El resultado fue la conjugación feliz de texto y arte gráfica en un suplemento especial de singular calidad que llenó el cometido de rendir homenaje a un libro que catapultó en la industria editorial el boom de la narrativa latinoamericana. Poniendo de este modo al alcance del público el testimonio de su calado entre varias generaciones de escritores y artistas locales, tocadas por el embrujo envolvente de esa simbiosis de cruda realidad histórico cultural e imaginación desbordada que caracteriza la narrativa de García Márquez.

Dado que no puedo reproducir el conjunto de los textos y artes de este coleccionable de Diario Libre, remito a mis lectores a la modesta contribución que realizara entonces, titulada “40 Años de Soledad Compartida”. Un relato testimonial condensado de mi experiencia primaria con la obra del Gabo, al despuntar el invierno en el Cono Sur. En aquellos años 60 repletos de contingencias tumultuosas y utopías redentoras.

“Santiago de Chile, junio de 1967. Tenía 19 años y era estudiante de sociología en la Universidad de Chile. Acostumbraba visitar la Librería Universitaria ubicada en Alameda a dos cuadras de mi apartamento. En una mesa de novedades encontré Cien años de soledad recién editada por Sudamericana. Nos hallábamos en período de exámenes y debía concentrarme en repasar textos académicos y notas de clases. Sin embargo, la novela me atrapó y la leí casi de un solo tirón. Desde el primer párrafo sentí la fuerza subyugante de la narración garcíamarquiana. Ante el pelotón de fusilamiento no estaba el coronel Aureliano Buendía, sino mis bisabuelos, los generales Benigno del Castillo y Manuel Rodríguez Objío. Uno ejecutado junto a Sánchez por órdenes de Santana, el otro en solitario por mandato de Báez.
=-=-=-=-=
Enumera los nombres de personas que aparecen en las dos últimas oraciones del fragmento sobre García Márquez, salvo el del personaje de la novela.

[Entradas tomadas de una colección]
=-=-=-=-=
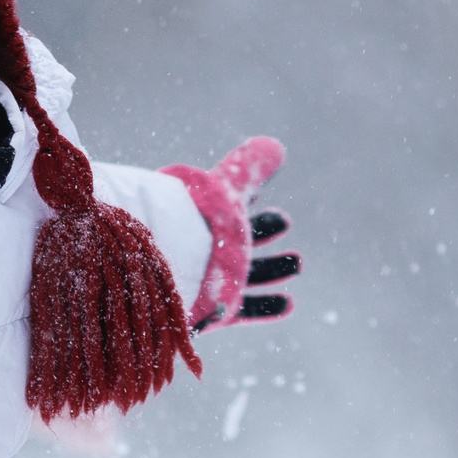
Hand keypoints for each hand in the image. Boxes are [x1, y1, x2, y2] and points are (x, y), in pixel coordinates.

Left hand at [160, 137, 299, 329]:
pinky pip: (239, 311)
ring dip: (272, 271)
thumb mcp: (224, 191)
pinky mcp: (208, 311)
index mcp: (199, 222)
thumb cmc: (188, 225)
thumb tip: (276, 146)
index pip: (231, 214)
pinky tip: (289, 303)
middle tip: (286, 226)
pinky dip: (265, 307)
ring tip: (297, 262)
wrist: (160, 268)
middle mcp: (200, 252)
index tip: (280, 217)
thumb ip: (248, 169)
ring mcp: (205, 282)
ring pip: (244, 277)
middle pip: (238, 244)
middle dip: (265, 234)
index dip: (253, 211)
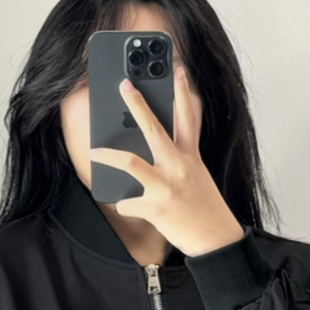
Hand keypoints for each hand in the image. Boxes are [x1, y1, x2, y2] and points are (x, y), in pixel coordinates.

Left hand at [89, 64, 244, 258]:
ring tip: (93, 150)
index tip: (177, 69)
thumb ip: (181, 159)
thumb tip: (160, 150)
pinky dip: (123, 205)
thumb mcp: (198, 176)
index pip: (188, 117)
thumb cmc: (205, 209)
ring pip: (131, 162)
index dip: (183, 91)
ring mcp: (165, 186)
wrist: (216, 240)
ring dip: (109, 155)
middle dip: (136, 104)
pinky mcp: (156, 208)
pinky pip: (129, 204)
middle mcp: (178, 165)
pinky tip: (122, 205)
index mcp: (190, 156)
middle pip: (153, 128)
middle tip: (123, 85)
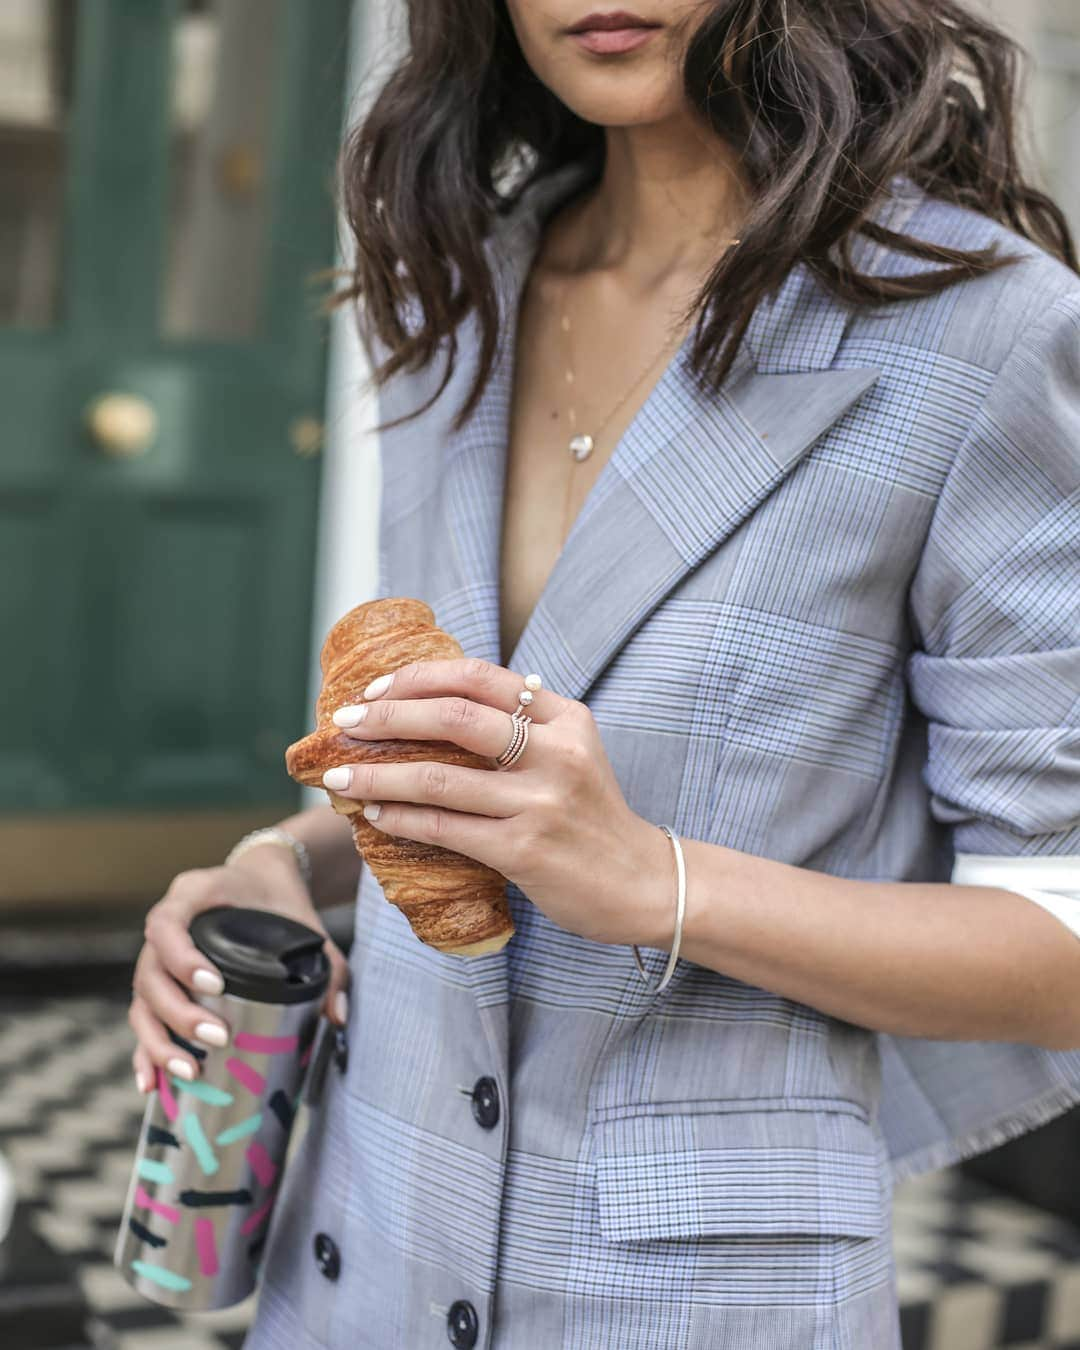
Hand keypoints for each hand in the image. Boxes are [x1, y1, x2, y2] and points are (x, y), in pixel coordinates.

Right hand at [128, 849, 350, 1095]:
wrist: (263, 882)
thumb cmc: (280, 902)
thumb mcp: (305, 921)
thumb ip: (328, 965)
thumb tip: (336, 1017)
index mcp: (193, 895)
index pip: (167, 924)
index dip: (182, 958)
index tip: (215, 986)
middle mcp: (165, 924)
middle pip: (151, 972)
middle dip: (179, 1012)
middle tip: (218, 1037)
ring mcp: (156, 955)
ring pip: (142, 1000)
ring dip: (160, 1039)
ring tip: (190, 1070)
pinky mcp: (160, 983)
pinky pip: (142, 1018)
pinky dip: (145, 1051)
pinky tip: (150, 1084)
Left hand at [322, 656, 671, 947]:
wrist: (643, 883)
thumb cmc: (593, 818)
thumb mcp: (573, 753)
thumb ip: (523, 726)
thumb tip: (439, 703)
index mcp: (565, 718)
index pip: (478, 677)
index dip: (418, 678)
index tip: (375, 690)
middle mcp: (556, 752)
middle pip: (452, 716)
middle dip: (386, 716)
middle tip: (345, 723)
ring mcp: (541, 802)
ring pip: (437, 778)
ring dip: (376, 775)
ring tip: (338, 776)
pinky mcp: (525, 851)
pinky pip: (444, 828)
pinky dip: (400, 819)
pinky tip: (374, 816)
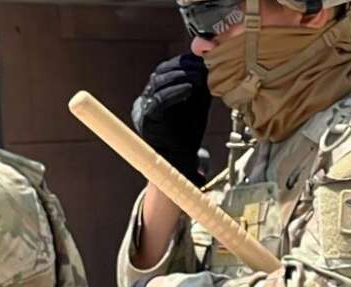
=-=-=-=-=
RESPUESTA:
- Benigno del Castillo
- Manuel Rodríguez Objío
- Sánchez
- Santana
- Báez